The Series A bonds are repayable on the final maturity date, which is 20 August 2022.

 

Finance charges - Series B Eurobonds

 

Group

 

2018

2017

 

US$'000

US$'000

Interest capitalised

528

-

Amortised finance charges

102

-

 

630

-

 

During the year, the Group exercised a further US$2.0 million Series B Eurobonds, in addition to the US$5.0 million exercised in 2017.

 

The Series B Eurobonds have a coupon rate of 8.00% per annum which is capitalised quarterly and is payable at maturity, and an effective interest rate in aggregate of 10.18% (2017: 10.18%).

 

Warrants are issued upon exercise of the Series B bonds which entitles the bondholder to receive shares in lieu of cash in respect of the outstanding balance of the bonds.
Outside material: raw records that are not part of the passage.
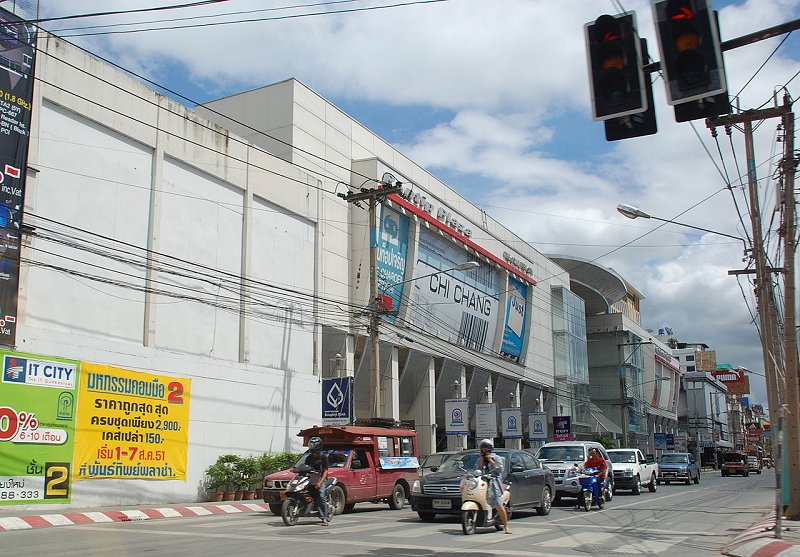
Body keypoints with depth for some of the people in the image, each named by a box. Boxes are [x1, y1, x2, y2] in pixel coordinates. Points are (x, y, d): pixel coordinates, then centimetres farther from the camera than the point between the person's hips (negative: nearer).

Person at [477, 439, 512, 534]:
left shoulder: (496, 458, 11)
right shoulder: (480, 460, 22)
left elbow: (500, 469, -3)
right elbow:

The exercise price is calculated based on the lower of a) an amount equal to a 10% premium to the VWAP of an ordinary share over a 30-day period immediately prior to the issue of the bonds and b) 37.5 pence, using an average £:US$ exchange rate over a 20-day period immediately prior to the issue.

 

The Series B bonds are repayable no later than 36 months following the first drawdown, being 21 June 2020.

 

Finance charges - other loans

 

Group

 

2018

2017

 

US$'000

US$'000

Interest paid

186

394

Finance charges

 

 

Finance charges capitalised to property, plant and equipment

-

9 442

Finance charges recognised in profit and loss

10 737

394

 

10 737

9 836

The Directors are of the opinion that the carrying value of borrowings approximates their fair value based on similar loan terms in the market.

 

ABSA Debt facility

In June 2018, the Company amended the terms of its ABSA Debt facility following lower than expected average diamond values achieved since the commencement of production in October 2016. The changes in terms are noted below:

·      an 18-month debt standstill on capital repayments from January 2018 to June 2019;

·      an extension of debt tenure by two and a half years to December 2023;

·      re-profiled debt repayments;

·      a credit review in November 2018 to assess actual performance against expectations and consider additional restructuring actions if necessary;

·      the ability to call a credit review before December 2018, or to declare default in the event of average diamond values for three consecutive sales being below US$70 per carat, which is below the base case value of US$75 per carat adopted by ABSA for measurement during the standstill period;

·      an increase in the cash sweep from 40% to 50% of excess operational cash generated; and

·      amendments to covenants:

 

Covenant

Revised maintenance criteria

Previous maintenance criteria

Forecast debt service cover ratio

>=1.2 times

>=1.3 times

Historic debt service cover ratio

>=1.2 times

>=1.3 times

Loan life cover ratio

>=1.4 times

>=1.5 times

Project life cover ratio

>=1.7 times

n/a

Debt/equity ratio

<=60:40

<=60:40

Reserve tail ratio

>=25%

>=25%

 

·      staggered increase in the margin rates payable on the deferred loan:

 

Deferred loan margin increase

Percentage

March 2018

0.75

March 2019

1.25

March 2020

1.75

March 2021

2.25

March 2022

2.25

March 2023

2.75

 

17 Post-balance sheet events

The Directors are not aware of any significant matters or circumstances arising since the end of the financial year, not otherwise dealt with in this report or the annual financial statements, that significantly affects the financial position of the Group or Company or the results of operations until the date of this report.